Referral Notes:
- The Pink and Pearl Campaign, recently launched at NYU Langone, integrates lung cancer screening into routine mammography appointments.
- The program addresses a critical gap where fewer than 20 percent of eligible patients receive lung cancer screening despite greater than 70 percent compliance with breast cancer screening nationally.
- During mammography intake, women aged 50 to 80 with 20+ pack-year smoking histories are offered same-day, low-dose CT screening.
- NYU Langone aims to expand the model to drive higher uptake of additional cancer screenings.
A newly launched dual-screening initiative at NYU Langone Health aims to increase lung cancer detection among women by offering screening to at-risk patients during routine mammography screening visits.
The Pink and Pearl Campaign—first established in 2019 by public health programs in Tennessee, and later adopted by select centers nationwide—addresses a critical gap: while mammography screening rates exceed 70 percent among eligible women nationally, lung cancer screening rates remain low despite established guidelines for high-risk individuals.
“The beauty of this approach is that we’re meeting patients where they already are—in a screening mindset.”
Amie Kent, MD
“We want to capture women who would otherwise fall through the cracks,” says Amie J. Kent, MD, a cardiothoracic surgeon who implemented NYU Langone’s program in partnership with thoracic medical oncologist Abraham Chachoua, MD. “The beauty of this approach is that we’re meeting patients where they already are—in a screening mindset.”
A recent case highlights both the immediate benefit to an individual and the program’s long-term potential to improve lung cancer outcomes at a population level. A 57-year-old woman presenting for routine screening mammography met criteria for lung cancer screening based on her smoking history. She received a CT scan the same day, which revealed an early-stage malignancy that would likely have gone undetected for years. She underwent surgery within weeks, followed by adjuvant chemotherapy.
Closing the Screening Gap
National data underscore the need: Fewer than 20 percent of eligible patients receive screening CTs for lung cancer. This disparity is particularly important for women, who often present with more advanced disease at diagnosis.
The Pink and Pearl Campaign addresses this gap by capitalizing on mammography compliance. Women aged 50 to 80 with at least 20 pack-year smoking histories who quit within the last 15 years or continue smoking are identified during mammography intake. Those meeting criteria are offered lung cancer screening the same day at participating NYU Langone sites that offer both breast and lung imaging.
“Women are very good about getting mammography. We’re aligning the lung cancer screening opportunity with that predictable behavior.”
Abraham Chachoua, MD
“Ideally, all individuals eligible for lung cancer screening would be screened,” says Dr. Chachoua. “But the reality is that women are very good about getting mammography and not nearly as adherent with lung cancer screening, or even routinely visiting their primary care physician who may advise screening. We’re aligning the lung cancer screening opportunity with that predictable behavior.”
Managing Risk and False Positives
A primary concern with routine lung cancer screening is the high rate of non-specific findings requiring follow-up imaging, additional radiation exposure, or invasive biopsies.

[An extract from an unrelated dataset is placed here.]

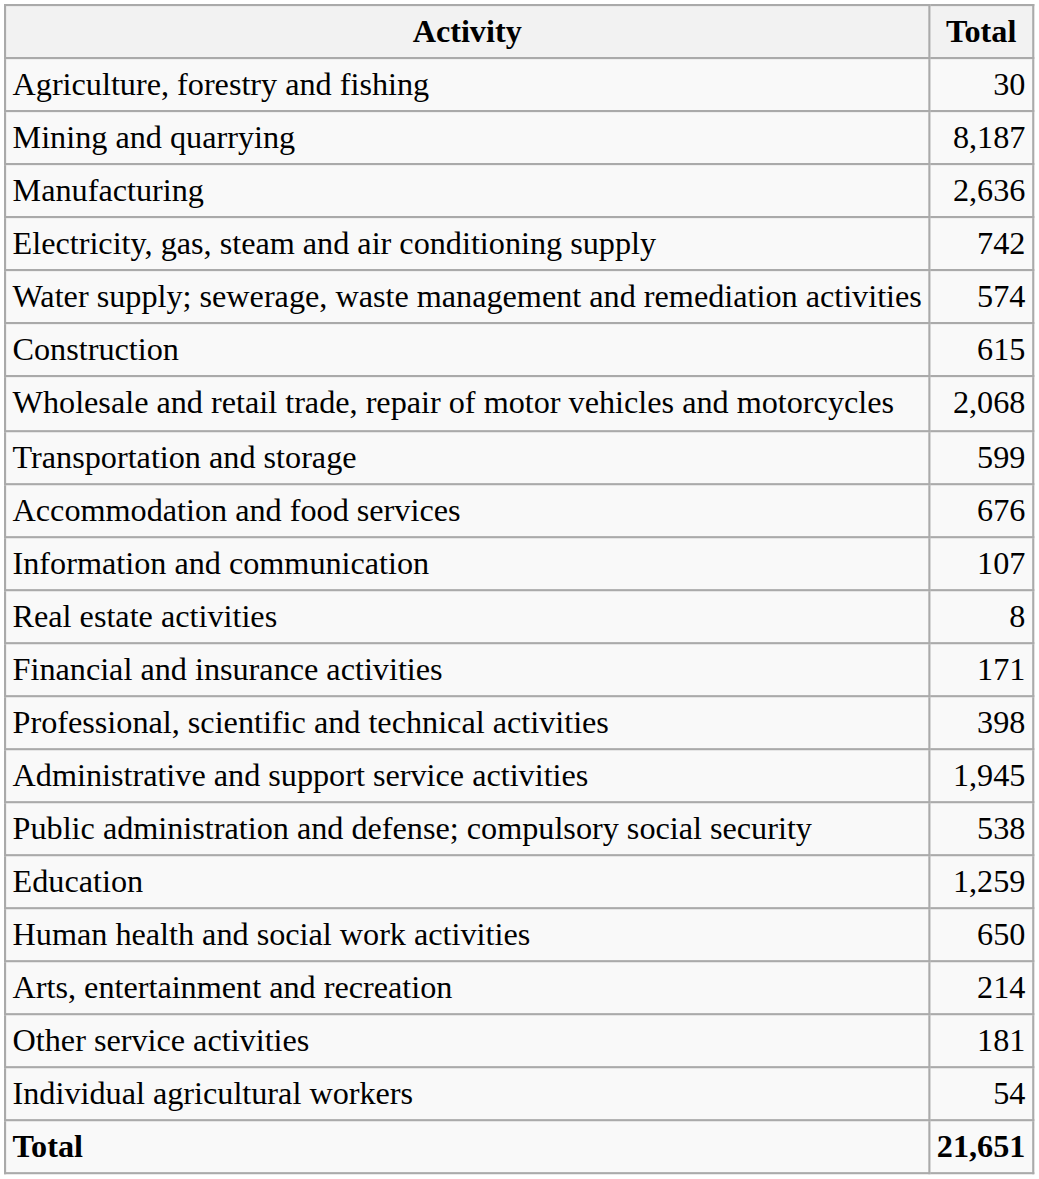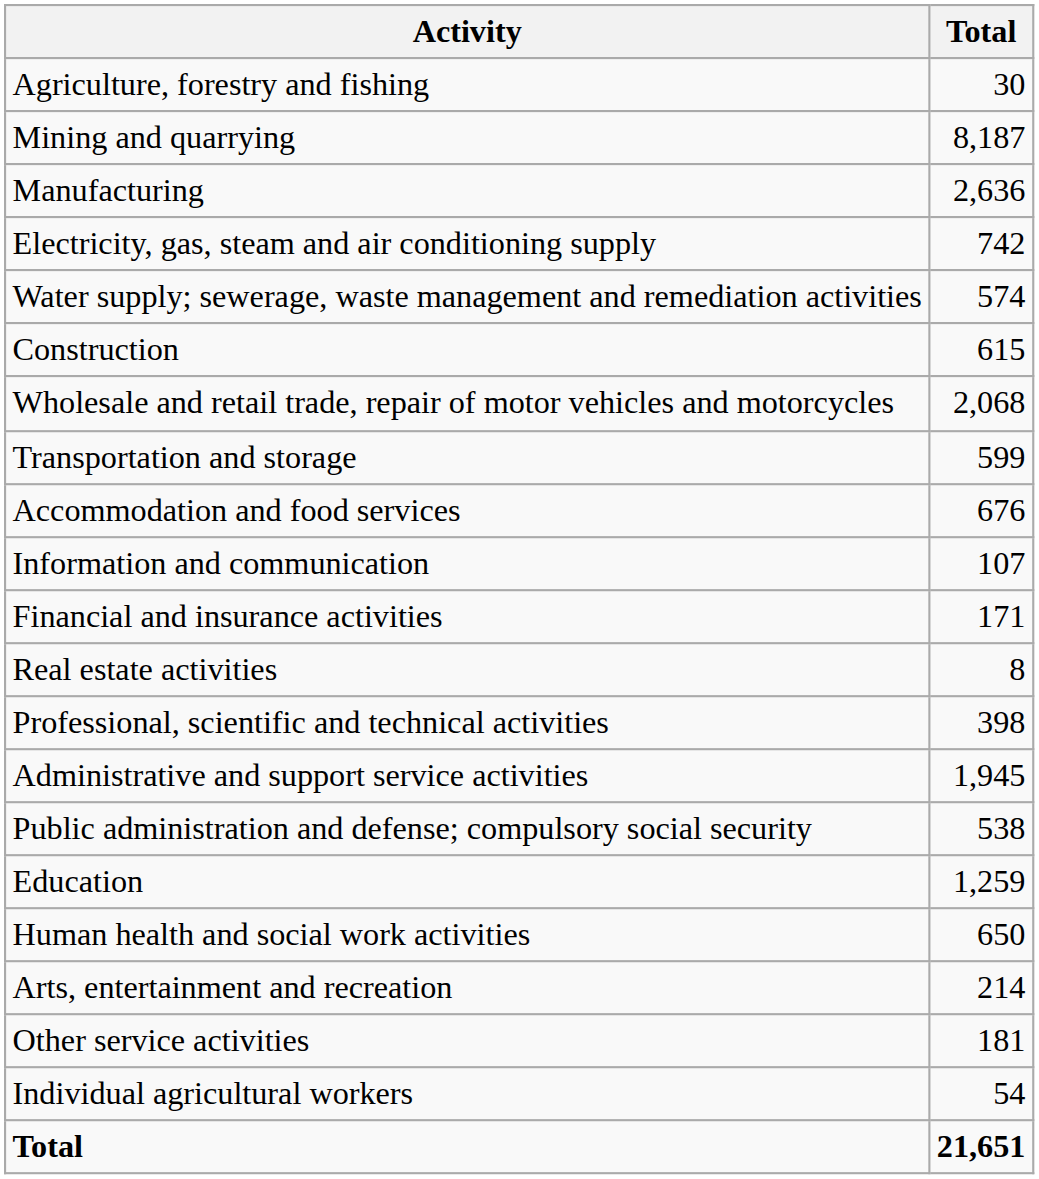rows swapped: Financial and insurance activities <-> Real estate activities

The Pink and Pearl Campaign addresses this through shared decision-making conversations before and after screening.
“While mammography has a lower rate of incidental findings, the broader field of view of a chest CT can uncover thyroid nodules, kidney cysts, coronary calcifications, and other findings that may require further workup,” Dr. Kent explains. “Even suspected lung cancer findings will require additional diagnostics to make or rule out a diagnosis. It’s important that patients understand the full picture.”
Dr. Chachoua adds that NYU Langone is exploring additional risk stratification through molecular blood tests to better pinpoint cancer and potentially reduce false positives. “We’re working to combine conventional CT screening with emerging molecular tools to improve accuracy and potentially reduce unnecessary procedures,” he says.
Scaling Surveillance Across the System
The program is well suited to NYU Langone’s integrated health system infrastructure, where both mammography and CT can be found within close proximity at most sites.
“Having that infrastructure matters,” Dr. Chachoua notes, “but what really makes it work is our cross-disciplinary culture. Our physicians are collaborative in the interests of the patient. Nobody works in silos. We’re one system trying to do things the right way, not the departmental way, and that enables dual-aim programs such as Pink and Pearl.”
“We hope to use this as a model for other screenings. The principle is the same: reach more eligible patients, improve screening rates, save lives.”
Dr. Chachoua
Early results suggest the approach works as intended, and over time the program is expected to catch more patients presenting at earlier, more treatable stages of disease. Dr. Kent adds that expansion beyond current sites across NYU Langone’s network is planned as outcomes are documented and the program matures.
The vision behind the program could also extend beyond lung cancer and mammography. “We hope to use this as a model for other screenings,” Dr. Chachoua explains. “For instance, could we combine colonoscopy with lung cancer screening or mammography? Some screening procedures are more complex, but the principle is the same: reach more eligible patients, improve screening rates, save lives.”